[Stored items from a collection]
BEGIN
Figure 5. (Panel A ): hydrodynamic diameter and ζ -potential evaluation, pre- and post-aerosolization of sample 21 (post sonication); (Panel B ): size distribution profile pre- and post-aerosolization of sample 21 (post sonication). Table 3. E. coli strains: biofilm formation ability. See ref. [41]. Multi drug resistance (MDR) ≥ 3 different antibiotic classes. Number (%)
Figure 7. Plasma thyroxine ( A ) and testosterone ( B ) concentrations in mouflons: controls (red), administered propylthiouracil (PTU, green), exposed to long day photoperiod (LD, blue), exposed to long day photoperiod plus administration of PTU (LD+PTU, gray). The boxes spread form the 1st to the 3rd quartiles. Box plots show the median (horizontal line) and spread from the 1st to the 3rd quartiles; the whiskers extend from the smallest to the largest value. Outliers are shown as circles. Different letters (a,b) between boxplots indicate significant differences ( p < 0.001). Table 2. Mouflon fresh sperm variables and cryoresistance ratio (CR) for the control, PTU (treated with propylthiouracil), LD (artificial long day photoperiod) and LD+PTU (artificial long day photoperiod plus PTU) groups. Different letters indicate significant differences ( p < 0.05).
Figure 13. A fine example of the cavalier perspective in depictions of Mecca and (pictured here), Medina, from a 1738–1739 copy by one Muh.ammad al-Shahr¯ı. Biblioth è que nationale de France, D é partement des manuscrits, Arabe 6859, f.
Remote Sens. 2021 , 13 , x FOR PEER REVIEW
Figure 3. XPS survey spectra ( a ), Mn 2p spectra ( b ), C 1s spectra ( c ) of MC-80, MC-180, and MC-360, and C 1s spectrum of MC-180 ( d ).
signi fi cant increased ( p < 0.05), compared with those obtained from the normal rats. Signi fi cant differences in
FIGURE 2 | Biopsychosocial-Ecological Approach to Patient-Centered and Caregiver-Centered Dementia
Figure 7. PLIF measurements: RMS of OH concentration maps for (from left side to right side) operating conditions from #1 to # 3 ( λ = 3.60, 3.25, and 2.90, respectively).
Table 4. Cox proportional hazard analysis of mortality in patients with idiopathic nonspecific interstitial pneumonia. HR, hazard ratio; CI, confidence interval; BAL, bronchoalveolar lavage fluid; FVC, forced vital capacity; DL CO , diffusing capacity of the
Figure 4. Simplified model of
END
TASK » Keep only the lines from the line with "Table 4. Cox" to the end of the records above, and repeat them exactly.

REPLY »
Table 4. Cox proportional hazard analysis of mortality in patients with idiopathic nonspecific interstitial pneumonia. HR, hazard ratio; CI, confidence interval; BAL, bronchoalveolar lavage fluid; FVC, forced vital capacity; DL CO , diffusing capacity of the
Figure 4. Simplified model of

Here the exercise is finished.